• _EXTRACT PROVIDED_:
######
Deacon Denny Duffell baptizes Tiago in April 2016 during a Mass held at Seattle Children's interfaith chapel, with parents Geomara and Conan Viernes, sister Carissa Martinez, and aunt and godmother Yesenia Cardenas looking on. (Hector Cardenas)
"If I could, I'd live here," Deacon Denny Duffell said with a faint smile as he waited, along with another member of St. Bridget Parish's Camillus group — a volunteer-based ministry focused on serving Catholic families at nearby Seattle Children's Hospital — for an elevator that would take them to yet another hospital floor. These clinical halls and sobering hospital rooms may not be anyone's conception of an ideal daily routine, but for those who know Duffell, it's an admission not far from the truth.
Duffell has been the Catholic chaplain at Seattle Children's since 1983, so this hospital, which serves families from Washington, Alaska, Montana and Idaho, must feel like a second home. Duffell and his team of about 10 professionally trained pastoral care volunteers offer a consistent, compassionate listening presence as well as prayer, Communion and sacramental preparation to patients and families in medical crisis. These families, often uprooted from their communities and facing emotional, financial and other pressures, have long been central to the ministry of St. Bridget Parish, a church located just a short walk from the hospital.
######
• _RECORD SET_:
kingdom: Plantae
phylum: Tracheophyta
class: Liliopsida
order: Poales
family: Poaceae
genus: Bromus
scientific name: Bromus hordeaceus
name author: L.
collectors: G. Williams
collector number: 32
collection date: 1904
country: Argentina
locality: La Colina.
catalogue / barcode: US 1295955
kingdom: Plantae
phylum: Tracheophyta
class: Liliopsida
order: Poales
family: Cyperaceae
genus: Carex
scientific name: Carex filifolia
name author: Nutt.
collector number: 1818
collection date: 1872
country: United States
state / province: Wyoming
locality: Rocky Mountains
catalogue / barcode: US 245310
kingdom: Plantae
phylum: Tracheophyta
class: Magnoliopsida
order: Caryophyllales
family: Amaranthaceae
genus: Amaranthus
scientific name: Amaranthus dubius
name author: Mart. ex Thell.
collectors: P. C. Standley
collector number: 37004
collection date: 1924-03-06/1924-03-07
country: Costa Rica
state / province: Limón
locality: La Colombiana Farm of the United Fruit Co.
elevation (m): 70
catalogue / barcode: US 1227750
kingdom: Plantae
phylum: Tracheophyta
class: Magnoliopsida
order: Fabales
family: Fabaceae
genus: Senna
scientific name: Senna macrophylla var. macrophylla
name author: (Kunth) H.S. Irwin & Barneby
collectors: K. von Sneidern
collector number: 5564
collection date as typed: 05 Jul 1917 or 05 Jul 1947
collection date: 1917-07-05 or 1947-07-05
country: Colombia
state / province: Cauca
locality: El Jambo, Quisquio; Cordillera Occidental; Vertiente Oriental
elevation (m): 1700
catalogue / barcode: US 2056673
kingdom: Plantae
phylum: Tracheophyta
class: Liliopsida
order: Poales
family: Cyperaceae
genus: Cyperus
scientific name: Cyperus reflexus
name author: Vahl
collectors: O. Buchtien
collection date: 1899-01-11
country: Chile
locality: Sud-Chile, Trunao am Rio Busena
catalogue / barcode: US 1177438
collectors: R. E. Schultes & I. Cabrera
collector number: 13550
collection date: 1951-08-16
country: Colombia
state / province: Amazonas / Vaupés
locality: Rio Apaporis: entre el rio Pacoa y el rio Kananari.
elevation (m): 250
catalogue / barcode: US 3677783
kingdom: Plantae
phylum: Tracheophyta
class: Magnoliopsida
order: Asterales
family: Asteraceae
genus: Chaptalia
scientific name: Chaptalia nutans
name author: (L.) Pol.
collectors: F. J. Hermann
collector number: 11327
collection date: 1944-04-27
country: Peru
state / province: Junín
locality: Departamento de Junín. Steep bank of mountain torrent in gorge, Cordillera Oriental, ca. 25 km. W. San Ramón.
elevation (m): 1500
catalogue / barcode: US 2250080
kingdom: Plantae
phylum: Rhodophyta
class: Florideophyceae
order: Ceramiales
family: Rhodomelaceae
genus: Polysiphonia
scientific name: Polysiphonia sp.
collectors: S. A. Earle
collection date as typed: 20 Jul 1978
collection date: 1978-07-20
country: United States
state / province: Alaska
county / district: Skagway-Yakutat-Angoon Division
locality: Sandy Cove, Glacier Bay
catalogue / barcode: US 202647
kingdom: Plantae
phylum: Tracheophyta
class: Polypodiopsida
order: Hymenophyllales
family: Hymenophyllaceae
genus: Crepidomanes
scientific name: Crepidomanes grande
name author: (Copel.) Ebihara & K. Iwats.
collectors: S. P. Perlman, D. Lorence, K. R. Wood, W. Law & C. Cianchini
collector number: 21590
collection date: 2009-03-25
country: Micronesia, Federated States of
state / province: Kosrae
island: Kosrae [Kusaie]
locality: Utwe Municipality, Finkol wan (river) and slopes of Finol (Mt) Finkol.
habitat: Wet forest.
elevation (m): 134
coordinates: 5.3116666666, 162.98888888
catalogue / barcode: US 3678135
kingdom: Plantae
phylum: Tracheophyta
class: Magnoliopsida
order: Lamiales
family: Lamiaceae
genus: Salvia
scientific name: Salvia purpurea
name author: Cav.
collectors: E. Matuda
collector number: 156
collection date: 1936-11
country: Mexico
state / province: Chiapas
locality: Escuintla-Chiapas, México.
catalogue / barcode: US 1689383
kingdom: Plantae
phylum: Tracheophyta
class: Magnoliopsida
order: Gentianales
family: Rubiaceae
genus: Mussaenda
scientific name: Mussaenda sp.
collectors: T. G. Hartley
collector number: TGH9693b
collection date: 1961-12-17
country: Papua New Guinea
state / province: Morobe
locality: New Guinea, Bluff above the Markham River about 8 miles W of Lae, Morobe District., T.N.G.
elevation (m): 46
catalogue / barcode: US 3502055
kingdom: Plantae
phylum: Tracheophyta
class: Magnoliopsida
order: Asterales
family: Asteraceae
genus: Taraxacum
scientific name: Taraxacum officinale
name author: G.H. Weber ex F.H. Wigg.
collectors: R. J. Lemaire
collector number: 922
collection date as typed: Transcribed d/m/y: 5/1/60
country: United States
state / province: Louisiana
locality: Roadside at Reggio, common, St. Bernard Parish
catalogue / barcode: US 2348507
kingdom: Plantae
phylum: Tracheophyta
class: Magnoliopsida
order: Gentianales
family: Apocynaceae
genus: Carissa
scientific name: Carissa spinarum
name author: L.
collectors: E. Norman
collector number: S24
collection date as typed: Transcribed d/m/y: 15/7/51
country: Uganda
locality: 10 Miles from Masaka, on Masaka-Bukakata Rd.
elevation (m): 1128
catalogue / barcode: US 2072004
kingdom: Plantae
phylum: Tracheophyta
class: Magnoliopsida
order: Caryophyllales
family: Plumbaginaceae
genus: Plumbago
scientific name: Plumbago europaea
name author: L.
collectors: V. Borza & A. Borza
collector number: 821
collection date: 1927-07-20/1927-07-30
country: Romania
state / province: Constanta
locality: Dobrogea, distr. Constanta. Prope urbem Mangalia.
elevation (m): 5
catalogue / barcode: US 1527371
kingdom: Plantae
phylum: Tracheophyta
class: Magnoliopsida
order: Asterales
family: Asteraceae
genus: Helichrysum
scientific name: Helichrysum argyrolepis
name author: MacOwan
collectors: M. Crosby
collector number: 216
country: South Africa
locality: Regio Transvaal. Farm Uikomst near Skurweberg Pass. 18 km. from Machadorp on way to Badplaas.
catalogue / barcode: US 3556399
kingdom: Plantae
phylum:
######
• _ASSIGNMENT 1_: According to the chaplaincy article, since what year has Duffell served as the Catholic chaplain at Seattle Children's?
• _ASSIGNMENT 2_: Copy the chaplaincy article word for word from "Deacon Denny Duffell baptizes" up to and including "from the truth.".
Answer from the chaplaincy article alone, not the material.

• _EXERCISE OUTPUT 1_: Since 1983.

• _EXERCISE OUTPUT 2_:
Deacon Denny Duffell baptizes Tiago in April 2016 during a Mass held at Seattle Children's interfaith chapel, with parents Geomara and Conan Viernes, sister Carissa Martinez, and aunt and godmother Yesenia Cardenas looking on. (Hector Cardenas)
"If I could, I'd live here," Deacon Denny Duffell said with a faint smile as he waited, along with another member of St. Bridget Parish's Camillus group — a volunteer-based ministry focused on serving Catholic families at nearby Seattle Children's Hospital — for an elevator that would take them to yet another hospital floor. These clinical halls and sobering hospital rooms may not be anyone's conception of an ideal daily routine, but for those who know Duffell, it's an admission not far from the truth.